* _WORK INSTRUCTION_
Copy out each line of the data holding "Positive".
EXERCISE MATERIAL section start
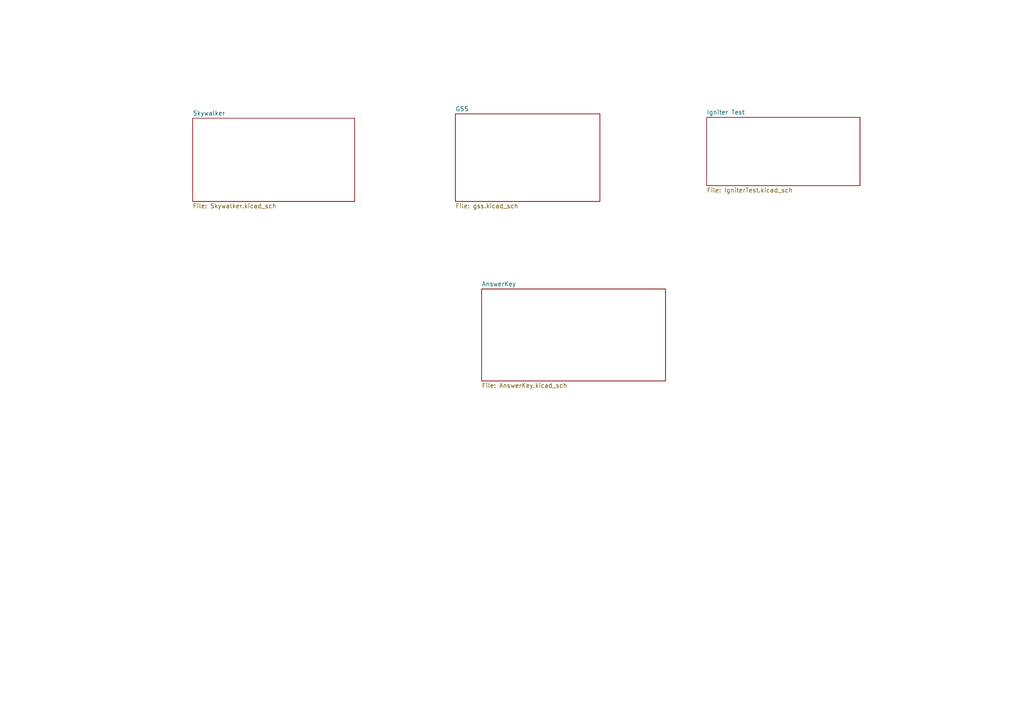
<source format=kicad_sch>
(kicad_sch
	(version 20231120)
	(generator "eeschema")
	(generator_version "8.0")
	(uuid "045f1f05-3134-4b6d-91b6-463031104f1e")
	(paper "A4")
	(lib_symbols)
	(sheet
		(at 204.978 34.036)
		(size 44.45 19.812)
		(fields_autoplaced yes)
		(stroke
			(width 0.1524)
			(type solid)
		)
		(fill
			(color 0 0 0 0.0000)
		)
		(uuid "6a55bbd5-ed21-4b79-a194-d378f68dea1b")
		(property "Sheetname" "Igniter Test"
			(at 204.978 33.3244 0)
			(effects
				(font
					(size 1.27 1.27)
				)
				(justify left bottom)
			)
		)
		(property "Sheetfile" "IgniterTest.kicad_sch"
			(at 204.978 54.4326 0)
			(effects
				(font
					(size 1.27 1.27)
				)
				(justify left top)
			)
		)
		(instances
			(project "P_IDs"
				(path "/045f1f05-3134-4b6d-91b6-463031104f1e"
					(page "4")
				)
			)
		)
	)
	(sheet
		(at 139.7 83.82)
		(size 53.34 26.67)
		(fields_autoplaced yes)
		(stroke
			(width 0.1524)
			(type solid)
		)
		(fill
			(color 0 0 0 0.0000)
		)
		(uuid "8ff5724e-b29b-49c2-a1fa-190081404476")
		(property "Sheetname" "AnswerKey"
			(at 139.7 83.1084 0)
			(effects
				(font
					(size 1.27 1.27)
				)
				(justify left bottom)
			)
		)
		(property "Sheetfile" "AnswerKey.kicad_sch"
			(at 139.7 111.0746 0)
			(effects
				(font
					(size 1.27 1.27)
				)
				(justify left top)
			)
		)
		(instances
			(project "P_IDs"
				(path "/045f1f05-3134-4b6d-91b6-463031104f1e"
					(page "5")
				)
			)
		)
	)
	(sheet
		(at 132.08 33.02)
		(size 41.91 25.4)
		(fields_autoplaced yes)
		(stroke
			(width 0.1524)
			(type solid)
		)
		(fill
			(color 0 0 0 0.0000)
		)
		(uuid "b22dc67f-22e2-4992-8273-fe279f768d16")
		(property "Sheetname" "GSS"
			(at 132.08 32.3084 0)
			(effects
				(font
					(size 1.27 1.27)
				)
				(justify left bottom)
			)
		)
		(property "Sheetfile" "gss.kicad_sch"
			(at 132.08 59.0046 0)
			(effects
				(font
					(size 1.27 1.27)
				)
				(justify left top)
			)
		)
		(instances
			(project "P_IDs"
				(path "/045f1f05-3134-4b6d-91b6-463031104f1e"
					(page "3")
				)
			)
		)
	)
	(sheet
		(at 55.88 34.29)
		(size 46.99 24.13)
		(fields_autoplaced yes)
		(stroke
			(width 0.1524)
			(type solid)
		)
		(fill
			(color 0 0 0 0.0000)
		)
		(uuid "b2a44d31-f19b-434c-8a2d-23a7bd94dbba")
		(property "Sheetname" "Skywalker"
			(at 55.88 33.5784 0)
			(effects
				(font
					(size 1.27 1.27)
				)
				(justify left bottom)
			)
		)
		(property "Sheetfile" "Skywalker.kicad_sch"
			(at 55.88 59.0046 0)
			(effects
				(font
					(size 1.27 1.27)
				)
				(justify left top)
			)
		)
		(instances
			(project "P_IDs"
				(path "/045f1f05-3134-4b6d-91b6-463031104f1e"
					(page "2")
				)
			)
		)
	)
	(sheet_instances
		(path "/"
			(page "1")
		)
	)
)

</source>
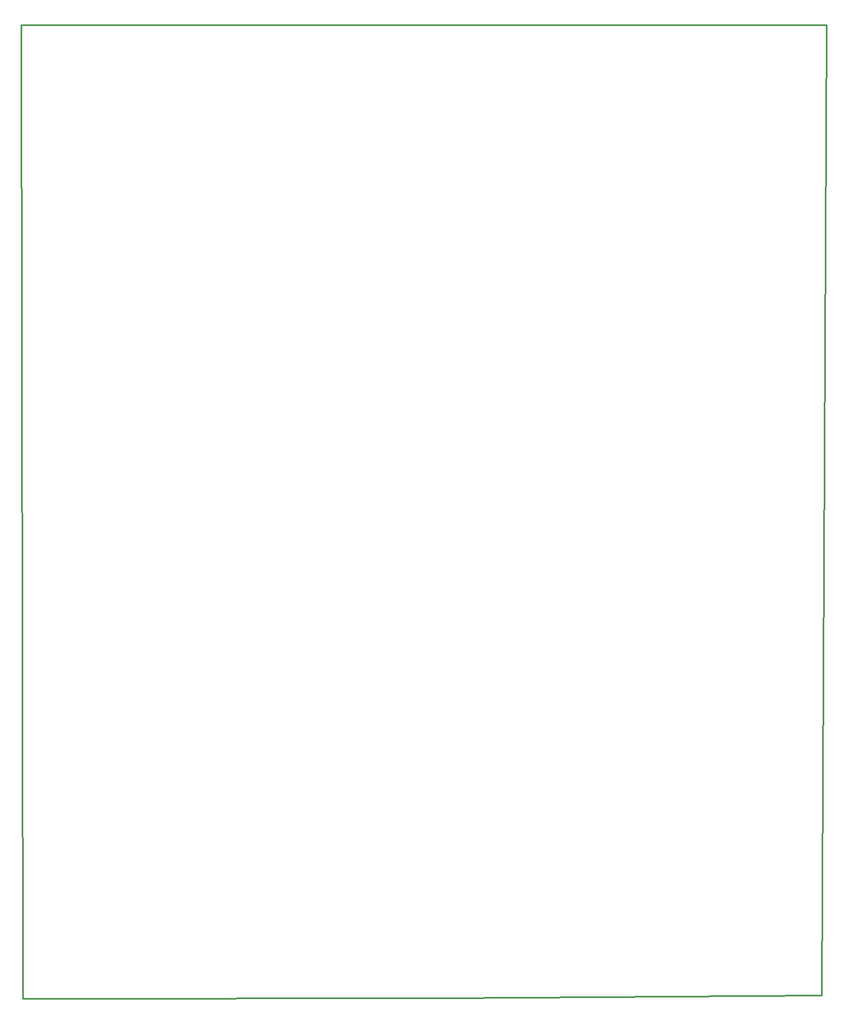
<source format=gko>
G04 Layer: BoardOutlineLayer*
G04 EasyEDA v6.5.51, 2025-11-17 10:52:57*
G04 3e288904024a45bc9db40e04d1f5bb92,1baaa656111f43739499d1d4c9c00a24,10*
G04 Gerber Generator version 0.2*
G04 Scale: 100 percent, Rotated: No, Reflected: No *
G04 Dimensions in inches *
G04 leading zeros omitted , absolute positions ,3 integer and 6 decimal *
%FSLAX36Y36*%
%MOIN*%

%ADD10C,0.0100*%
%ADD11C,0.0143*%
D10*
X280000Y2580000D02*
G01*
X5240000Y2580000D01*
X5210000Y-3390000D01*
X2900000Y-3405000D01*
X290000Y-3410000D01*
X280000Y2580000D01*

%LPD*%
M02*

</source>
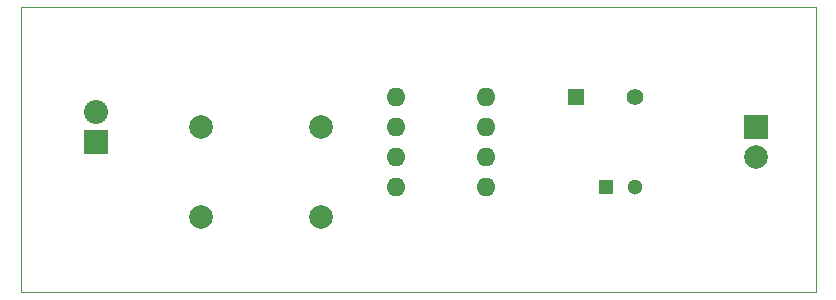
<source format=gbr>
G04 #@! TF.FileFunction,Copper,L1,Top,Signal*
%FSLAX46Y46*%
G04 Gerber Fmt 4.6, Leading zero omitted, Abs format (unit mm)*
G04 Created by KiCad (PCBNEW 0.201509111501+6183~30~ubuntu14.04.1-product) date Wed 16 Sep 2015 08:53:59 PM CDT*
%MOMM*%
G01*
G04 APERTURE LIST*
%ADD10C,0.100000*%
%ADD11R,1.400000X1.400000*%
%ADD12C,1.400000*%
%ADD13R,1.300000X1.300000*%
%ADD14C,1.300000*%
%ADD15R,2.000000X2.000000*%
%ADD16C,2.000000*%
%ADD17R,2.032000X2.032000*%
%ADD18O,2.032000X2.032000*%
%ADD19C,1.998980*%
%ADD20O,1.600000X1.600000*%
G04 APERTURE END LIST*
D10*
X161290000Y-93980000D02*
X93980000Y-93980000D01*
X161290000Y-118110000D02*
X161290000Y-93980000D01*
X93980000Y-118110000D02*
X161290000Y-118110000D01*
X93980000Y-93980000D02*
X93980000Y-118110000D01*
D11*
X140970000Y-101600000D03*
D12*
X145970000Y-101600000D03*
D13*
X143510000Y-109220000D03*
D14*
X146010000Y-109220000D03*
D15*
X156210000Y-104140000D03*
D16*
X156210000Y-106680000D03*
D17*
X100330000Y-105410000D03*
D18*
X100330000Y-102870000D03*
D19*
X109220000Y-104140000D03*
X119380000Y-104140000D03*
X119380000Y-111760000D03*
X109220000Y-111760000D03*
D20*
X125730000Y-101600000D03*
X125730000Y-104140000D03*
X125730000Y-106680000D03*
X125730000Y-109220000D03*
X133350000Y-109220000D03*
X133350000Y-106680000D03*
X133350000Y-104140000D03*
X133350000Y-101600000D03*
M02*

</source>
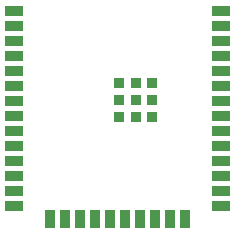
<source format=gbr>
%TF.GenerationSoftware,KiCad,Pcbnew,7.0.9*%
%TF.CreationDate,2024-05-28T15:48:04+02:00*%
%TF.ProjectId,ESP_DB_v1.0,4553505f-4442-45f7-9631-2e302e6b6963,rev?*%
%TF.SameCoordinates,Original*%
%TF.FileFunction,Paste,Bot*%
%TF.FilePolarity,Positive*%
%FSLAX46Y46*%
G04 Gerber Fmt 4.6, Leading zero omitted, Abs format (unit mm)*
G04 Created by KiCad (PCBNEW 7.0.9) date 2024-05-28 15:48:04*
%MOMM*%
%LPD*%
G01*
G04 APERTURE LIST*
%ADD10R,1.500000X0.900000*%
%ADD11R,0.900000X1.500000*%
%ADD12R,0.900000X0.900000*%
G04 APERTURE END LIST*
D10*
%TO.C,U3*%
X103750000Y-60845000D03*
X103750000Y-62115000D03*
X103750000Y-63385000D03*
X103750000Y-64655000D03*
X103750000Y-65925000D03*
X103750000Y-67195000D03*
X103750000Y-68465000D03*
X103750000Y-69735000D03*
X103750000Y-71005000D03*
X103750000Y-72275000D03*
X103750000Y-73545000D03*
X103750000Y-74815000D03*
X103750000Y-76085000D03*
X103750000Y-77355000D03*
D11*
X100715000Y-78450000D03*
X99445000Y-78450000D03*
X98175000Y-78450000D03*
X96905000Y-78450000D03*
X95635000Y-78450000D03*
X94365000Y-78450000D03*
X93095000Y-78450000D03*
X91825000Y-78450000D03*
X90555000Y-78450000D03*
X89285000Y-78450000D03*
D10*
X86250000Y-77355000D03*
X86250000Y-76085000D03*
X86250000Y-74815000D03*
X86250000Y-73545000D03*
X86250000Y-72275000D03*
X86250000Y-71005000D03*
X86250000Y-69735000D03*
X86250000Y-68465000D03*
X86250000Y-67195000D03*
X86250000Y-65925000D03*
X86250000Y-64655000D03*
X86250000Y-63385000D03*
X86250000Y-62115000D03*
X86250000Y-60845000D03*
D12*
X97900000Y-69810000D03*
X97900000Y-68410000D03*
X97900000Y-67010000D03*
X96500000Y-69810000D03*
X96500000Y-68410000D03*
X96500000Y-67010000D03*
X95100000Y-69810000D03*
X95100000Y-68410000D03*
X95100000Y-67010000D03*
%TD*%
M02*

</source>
EXERCISE MATERIAL section end
EXERCISE MATERIAL section start
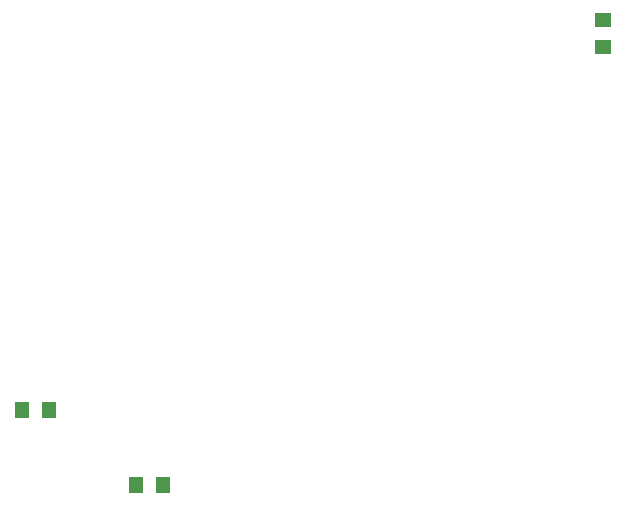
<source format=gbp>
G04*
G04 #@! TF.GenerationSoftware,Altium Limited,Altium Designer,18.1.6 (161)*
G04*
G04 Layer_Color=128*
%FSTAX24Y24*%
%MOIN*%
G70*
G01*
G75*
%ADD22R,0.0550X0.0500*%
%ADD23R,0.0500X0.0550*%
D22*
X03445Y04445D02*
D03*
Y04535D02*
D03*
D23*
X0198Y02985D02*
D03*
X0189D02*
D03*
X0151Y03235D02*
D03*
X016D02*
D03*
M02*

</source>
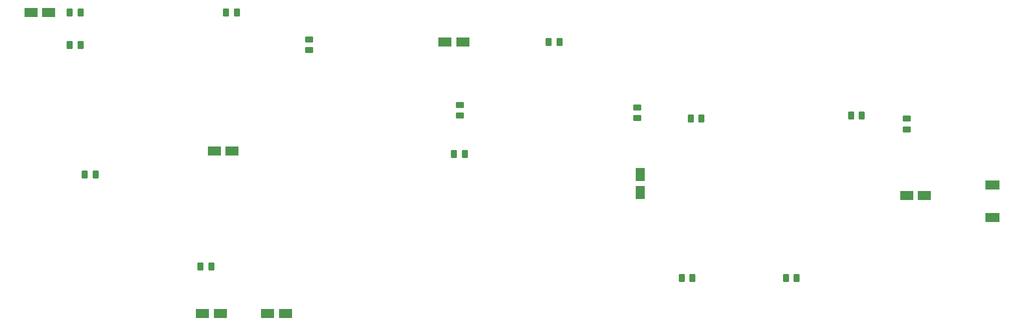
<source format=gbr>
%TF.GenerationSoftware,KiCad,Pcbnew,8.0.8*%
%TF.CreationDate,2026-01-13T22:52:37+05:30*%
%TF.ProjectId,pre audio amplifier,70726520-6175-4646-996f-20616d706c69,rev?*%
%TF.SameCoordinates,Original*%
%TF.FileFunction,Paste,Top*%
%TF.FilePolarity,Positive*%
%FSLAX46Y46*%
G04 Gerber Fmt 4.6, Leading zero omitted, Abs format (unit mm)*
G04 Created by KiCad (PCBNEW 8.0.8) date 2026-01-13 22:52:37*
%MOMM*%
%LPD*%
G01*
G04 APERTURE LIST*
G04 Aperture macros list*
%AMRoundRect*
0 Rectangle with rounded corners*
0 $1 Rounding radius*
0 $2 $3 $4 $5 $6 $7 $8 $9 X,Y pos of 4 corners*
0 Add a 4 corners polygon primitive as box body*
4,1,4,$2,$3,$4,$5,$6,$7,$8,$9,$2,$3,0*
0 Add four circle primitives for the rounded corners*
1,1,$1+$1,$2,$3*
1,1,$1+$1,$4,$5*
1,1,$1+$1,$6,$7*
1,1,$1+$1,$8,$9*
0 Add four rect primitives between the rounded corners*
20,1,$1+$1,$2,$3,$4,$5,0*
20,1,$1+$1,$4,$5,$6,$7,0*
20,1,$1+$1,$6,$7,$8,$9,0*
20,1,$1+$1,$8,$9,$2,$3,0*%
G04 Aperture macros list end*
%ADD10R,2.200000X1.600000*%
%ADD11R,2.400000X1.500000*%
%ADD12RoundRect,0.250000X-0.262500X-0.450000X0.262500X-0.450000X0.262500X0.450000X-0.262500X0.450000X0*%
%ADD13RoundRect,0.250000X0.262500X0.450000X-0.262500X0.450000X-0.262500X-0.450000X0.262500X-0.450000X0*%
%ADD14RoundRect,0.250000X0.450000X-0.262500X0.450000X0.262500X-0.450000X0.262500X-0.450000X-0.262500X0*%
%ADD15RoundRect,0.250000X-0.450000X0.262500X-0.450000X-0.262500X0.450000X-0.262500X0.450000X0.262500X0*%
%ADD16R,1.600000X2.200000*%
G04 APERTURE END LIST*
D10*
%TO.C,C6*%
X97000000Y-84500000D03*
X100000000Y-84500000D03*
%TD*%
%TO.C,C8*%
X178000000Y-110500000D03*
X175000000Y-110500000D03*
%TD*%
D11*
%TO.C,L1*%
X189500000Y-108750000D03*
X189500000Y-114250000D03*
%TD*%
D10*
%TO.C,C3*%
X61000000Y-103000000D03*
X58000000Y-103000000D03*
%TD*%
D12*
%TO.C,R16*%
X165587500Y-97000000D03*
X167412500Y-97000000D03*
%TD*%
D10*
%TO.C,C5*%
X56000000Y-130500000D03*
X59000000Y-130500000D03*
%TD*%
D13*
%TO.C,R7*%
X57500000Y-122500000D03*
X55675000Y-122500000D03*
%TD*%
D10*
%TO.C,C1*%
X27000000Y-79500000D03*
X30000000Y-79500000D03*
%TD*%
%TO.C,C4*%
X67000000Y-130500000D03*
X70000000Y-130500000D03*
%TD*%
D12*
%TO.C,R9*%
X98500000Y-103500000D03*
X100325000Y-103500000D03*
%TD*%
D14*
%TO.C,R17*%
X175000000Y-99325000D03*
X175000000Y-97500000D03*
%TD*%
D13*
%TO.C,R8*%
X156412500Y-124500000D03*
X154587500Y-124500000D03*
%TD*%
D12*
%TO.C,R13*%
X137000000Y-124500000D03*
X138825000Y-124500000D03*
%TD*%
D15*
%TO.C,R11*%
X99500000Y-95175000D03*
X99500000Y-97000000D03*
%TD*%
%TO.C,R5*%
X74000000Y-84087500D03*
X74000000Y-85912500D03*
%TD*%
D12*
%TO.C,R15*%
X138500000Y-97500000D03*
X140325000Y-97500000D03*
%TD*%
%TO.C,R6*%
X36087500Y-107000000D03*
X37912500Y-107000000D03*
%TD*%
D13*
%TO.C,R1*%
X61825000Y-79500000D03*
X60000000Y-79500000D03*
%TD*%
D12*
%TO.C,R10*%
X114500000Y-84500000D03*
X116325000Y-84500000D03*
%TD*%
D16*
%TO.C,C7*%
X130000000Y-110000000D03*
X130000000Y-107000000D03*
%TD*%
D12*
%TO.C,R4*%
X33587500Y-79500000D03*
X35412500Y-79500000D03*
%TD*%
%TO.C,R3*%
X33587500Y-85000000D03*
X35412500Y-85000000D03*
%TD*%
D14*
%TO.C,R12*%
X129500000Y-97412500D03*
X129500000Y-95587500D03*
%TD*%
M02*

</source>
EXERCISE MATERIAL section end
EXERCISE MATERIAL section start
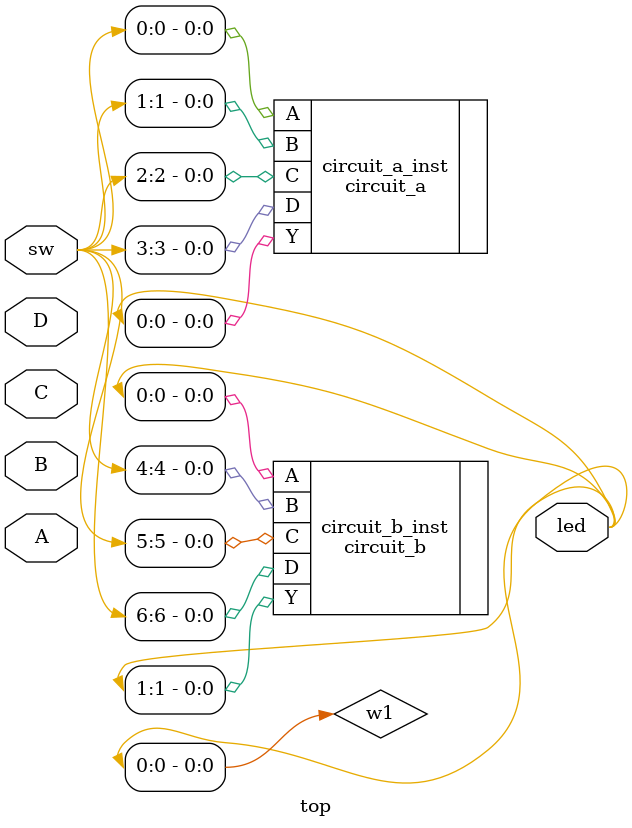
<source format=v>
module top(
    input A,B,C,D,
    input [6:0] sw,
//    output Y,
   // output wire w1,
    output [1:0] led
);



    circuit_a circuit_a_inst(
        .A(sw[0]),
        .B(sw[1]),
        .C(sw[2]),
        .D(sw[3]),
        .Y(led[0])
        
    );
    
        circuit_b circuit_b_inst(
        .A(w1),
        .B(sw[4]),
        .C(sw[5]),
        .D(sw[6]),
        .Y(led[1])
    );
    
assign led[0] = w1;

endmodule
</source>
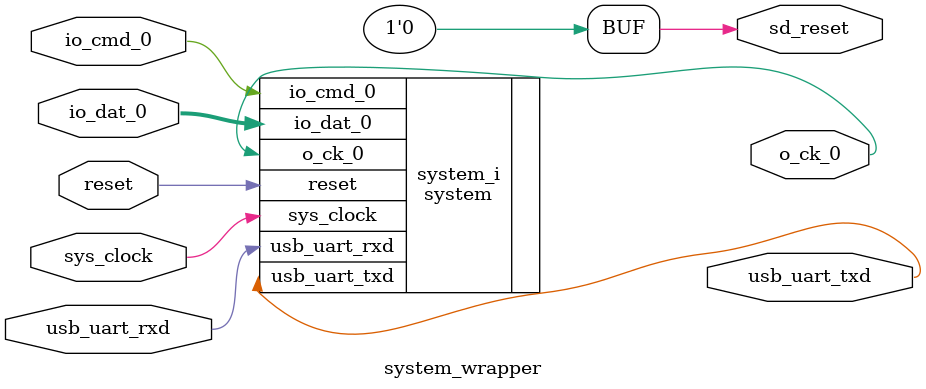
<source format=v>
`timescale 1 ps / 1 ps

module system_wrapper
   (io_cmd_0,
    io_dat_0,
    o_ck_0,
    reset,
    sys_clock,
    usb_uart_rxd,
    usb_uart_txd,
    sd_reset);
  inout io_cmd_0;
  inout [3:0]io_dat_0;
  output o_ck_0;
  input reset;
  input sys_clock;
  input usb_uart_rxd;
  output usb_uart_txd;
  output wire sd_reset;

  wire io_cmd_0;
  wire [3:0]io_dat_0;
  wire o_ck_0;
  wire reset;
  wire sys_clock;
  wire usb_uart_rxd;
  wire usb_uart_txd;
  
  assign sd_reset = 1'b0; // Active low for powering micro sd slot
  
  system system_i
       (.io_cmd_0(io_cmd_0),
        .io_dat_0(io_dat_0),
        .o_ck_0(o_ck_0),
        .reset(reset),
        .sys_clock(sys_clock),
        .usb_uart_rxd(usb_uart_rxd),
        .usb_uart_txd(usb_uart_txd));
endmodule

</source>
EXERCISE MATERIAL section end
* _RESULT_
%TF.FilePolarity,Positive*%
%TF.FilePolarity,Positive*%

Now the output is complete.